• Directive: Arrange the items as a JSON list of strings, one string per line with blank lines dropped, covering only the lines from the start of the items through the line containing "It reads **42** °C".

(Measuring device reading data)
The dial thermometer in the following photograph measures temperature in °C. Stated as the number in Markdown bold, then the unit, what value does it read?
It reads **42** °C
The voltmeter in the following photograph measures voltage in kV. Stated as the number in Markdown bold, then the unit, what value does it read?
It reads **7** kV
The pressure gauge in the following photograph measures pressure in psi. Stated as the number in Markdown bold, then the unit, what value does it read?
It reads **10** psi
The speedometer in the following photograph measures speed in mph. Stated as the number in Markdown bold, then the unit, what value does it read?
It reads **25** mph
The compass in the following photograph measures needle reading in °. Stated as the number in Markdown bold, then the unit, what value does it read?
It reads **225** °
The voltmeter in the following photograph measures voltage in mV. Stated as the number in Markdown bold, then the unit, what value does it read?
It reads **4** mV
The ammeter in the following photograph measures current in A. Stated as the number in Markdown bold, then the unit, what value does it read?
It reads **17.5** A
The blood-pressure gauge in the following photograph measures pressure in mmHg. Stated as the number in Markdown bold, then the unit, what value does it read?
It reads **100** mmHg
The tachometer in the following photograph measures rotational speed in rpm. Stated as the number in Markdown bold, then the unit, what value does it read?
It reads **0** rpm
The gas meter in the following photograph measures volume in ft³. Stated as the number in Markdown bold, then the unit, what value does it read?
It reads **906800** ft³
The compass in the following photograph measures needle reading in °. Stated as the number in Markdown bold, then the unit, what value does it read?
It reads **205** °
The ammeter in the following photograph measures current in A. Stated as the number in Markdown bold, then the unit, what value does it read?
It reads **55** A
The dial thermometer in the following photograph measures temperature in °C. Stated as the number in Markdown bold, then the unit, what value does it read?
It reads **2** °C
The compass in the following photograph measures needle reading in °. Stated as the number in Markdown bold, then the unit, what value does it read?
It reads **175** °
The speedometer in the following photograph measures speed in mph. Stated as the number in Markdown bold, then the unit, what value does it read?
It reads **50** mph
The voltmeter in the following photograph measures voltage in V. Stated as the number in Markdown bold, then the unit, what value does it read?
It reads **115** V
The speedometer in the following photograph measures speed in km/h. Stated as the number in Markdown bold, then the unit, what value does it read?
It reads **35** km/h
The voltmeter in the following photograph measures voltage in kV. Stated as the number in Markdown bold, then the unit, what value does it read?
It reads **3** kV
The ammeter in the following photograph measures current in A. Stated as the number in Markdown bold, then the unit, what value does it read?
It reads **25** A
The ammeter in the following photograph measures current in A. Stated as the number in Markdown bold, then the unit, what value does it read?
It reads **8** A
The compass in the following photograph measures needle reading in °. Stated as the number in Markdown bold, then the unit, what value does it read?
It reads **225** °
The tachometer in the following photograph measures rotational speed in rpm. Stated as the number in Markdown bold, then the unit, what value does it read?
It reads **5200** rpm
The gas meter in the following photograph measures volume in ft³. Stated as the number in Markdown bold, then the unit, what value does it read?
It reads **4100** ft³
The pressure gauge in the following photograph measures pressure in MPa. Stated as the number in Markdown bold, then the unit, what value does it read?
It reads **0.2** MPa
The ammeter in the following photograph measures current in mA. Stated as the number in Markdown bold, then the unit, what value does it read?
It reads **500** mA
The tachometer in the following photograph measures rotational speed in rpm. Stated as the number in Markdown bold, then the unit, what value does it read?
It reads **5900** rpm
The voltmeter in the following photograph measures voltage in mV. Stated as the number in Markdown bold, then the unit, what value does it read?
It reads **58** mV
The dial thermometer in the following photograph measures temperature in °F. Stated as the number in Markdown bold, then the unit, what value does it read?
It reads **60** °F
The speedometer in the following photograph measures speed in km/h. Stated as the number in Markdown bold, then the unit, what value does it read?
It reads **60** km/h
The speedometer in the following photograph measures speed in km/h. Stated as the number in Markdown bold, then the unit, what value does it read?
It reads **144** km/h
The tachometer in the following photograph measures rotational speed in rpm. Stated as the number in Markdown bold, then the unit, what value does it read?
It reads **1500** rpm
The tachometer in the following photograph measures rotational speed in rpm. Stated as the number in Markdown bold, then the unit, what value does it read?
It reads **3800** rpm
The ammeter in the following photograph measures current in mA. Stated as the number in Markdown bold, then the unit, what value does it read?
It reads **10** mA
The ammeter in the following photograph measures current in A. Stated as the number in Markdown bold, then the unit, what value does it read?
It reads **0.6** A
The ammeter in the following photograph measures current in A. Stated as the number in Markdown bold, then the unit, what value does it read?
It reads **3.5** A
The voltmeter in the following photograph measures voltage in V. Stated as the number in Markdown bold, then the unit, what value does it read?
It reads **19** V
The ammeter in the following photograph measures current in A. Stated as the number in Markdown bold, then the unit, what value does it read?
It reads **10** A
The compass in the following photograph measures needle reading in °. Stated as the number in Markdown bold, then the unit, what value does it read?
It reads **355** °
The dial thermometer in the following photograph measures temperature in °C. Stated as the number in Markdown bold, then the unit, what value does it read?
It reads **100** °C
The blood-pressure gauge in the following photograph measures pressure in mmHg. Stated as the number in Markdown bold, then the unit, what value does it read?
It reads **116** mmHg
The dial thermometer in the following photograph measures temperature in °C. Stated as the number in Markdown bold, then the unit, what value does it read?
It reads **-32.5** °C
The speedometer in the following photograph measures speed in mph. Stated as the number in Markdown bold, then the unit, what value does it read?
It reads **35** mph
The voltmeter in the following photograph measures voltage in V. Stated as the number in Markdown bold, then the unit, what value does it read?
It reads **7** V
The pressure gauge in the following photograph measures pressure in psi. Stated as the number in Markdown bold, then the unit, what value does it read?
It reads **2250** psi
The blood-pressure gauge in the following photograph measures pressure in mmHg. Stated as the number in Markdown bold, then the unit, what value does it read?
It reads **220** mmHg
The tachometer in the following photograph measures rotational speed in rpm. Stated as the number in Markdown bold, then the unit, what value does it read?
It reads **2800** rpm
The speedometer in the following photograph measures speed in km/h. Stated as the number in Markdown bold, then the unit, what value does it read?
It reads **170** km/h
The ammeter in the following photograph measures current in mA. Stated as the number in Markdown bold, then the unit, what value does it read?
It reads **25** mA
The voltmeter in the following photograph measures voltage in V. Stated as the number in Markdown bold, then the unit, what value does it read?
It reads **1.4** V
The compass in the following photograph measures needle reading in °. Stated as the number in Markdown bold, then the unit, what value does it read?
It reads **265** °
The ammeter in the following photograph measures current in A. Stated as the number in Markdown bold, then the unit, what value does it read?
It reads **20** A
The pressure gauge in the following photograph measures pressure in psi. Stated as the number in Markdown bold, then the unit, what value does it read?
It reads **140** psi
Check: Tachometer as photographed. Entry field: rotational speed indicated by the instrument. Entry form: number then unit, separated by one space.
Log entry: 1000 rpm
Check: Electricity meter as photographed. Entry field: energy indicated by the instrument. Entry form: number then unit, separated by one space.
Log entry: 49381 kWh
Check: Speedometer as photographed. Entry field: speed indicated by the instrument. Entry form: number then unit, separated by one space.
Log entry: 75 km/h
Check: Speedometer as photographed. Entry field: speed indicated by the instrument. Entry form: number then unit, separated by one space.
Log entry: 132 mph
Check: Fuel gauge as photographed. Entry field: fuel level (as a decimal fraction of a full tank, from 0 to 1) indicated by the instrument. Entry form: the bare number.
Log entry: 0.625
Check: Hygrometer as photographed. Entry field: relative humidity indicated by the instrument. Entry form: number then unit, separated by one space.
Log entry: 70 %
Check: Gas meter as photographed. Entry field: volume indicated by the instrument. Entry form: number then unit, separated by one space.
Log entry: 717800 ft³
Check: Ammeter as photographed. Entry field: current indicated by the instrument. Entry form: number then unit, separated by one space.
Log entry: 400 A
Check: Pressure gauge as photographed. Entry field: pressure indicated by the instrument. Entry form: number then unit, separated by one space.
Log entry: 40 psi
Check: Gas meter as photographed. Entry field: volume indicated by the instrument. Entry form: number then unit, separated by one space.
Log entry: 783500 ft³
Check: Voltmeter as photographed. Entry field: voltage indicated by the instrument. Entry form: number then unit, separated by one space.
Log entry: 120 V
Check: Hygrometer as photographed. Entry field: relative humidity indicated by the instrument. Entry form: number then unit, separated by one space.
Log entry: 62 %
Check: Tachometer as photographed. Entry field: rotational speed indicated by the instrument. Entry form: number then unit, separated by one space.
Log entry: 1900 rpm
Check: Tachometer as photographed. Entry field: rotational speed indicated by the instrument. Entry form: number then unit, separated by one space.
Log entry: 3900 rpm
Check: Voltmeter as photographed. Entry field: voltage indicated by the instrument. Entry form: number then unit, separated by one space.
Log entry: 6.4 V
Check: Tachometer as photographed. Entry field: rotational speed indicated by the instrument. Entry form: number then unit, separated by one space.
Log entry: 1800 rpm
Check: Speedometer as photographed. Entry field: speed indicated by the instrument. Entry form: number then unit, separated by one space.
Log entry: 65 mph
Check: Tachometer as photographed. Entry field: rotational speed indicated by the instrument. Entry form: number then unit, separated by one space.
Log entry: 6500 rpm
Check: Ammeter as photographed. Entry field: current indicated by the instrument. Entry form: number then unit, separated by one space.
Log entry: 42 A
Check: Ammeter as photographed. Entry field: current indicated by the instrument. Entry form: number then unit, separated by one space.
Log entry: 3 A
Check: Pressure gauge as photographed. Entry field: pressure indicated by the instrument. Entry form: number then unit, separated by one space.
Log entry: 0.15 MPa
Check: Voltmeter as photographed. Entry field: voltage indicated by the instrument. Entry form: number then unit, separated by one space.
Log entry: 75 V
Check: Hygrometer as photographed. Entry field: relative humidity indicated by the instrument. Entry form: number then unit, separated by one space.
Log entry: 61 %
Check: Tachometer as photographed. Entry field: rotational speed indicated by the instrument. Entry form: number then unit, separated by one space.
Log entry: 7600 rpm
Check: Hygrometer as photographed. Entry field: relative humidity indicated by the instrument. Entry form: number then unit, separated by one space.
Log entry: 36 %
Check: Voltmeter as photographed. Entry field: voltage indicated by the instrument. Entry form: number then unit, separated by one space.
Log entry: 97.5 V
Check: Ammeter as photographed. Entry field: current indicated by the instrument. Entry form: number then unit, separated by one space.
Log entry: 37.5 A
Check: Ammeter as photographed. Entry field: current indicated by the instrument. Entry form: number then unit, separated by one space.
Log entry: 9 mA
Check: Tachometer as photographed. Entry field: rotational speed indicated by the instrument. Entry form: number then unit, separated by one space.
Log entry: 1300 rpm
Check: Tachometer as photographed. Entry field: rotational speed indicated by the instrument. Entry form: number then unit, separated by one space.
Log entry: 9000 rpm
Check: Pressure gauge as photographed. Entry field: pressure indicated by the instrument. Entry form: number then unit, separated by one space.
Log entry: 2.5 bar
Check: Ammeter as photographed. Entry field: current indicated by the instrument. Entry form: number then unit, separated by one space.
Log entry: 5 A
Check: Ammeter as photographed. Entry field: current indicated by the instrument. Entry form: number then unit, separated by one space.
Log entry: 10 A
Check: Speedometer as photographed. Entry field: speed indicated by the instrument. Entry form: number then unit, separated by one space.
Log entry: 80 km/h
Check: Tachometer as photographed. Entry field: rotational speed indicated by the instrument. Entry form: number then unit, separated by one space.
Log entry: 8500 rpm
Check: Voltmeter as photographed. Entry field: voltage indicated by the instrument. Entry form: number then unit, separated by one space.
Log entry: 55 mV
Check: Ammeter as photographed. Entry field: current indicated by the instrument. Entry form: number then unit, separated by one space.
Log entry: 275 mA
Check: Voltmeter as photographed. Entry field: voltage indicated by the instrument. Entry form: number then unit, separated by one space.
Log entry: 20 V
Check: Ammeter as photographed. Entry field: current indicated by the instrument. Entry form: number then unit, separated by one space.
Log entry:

• Task answer:
[
  "The dial thermometer in the following photograph measures temperature in °C. Stated as the number in Markdown bold, then the unit, what value does it read?",
  "It reads **42** °C"
]